This painting by Frederic Remington was done for Harper’s Weekly in 1899, illustrating a story called “The Military Search For Belle McKeever”. The title of the painting is Belle McKeever and Lt. Edgar Wheelock.

I don’t know if the Harper’s story was a work of history or of historical fiction. Belle McKeever was a real person, abducted as a child by Apaches in Arizona in 1869. She and her brother were helping their father pan for gold in a creek on his claim when the father was killed and the girl taken. The boy escaped and alerted the authorities and the military did conduct a search for Belle but I can find no record that she was ever found — yet she appears in the painting as a grown woman, back in civilization.

She became famous because the troopers sent to look for her claimed to have discovered a rich though apparently abandoned gold mine in the mountains where they were searching.  It came to be known as The Belle McKeever Mine, but no one was ever able to locate it again.
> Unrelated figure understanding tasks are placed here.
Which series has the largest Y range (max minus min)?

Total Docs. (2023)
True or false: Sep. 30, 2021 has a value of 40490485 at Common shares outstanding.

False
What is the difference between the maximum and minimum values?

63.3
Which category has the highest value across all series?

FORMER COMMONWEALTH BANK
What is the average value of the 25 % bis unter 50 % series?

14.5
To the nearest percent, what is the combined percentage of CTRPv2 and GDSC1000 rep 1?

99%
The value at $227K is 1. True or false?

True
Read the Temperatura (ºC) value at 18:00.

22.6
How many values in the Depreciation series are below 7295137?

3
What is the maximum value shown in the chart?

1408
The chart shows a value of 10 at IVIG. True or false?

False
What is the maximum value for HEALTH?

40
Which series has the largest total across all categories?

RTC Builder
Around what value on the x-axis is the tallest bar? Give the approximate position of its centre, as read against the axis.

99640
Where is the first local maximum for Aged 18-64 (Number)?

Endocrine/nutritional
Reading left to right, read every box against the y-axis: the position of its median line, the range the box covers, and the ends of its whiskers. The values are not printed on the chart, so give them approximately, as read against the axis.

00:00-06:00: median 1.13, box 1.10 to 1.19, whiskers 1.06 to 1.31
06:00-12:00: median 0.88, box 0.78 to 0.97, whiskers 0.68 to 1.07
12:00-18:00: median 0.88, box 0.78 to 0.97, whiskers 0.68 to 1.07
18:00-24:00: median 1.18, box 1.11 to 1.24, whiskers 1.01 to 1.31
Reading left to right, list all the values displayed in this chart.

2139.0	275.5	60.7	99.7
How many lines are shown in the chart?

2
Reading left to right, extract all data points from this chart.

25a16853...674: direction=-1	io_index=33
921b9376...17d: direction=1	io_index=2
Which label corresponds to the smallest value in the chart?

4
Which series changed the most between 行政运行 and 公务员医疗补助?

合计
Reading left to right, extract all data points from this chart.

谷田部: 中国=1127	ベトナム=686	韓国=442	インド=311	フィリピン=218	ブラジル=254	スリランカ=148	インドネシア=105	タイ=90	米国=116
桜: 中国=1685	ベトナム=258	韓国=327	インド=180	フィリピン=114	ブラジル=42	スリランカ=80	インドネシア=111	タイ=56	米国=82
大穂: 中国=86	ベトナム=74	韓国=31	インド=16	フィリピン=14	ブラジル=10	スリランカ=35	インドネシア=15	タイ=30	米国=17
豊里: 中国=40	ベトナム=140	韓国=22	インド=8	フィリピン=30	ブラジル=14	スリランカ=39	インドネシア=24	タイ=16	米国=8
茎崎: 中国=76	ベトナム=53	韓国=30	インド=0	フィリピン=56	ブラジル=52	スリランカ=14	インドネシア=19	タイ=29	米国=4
I’m guessing that F. McCarthy, the author of the story, supplied a fanciful and fictional happy ending to the story, involving a romance between Belle and a cavalry officer.  The two horses getting set to nuzzle each other would tend to suggest some sort of budding affection between the riders.

It is, in any case, a wonderful and evocative painting.  Note the McClellan saddle that the officer is riding — standard issue for the cavalry from soon after the Civil War to the dismantling of the arm in 1942.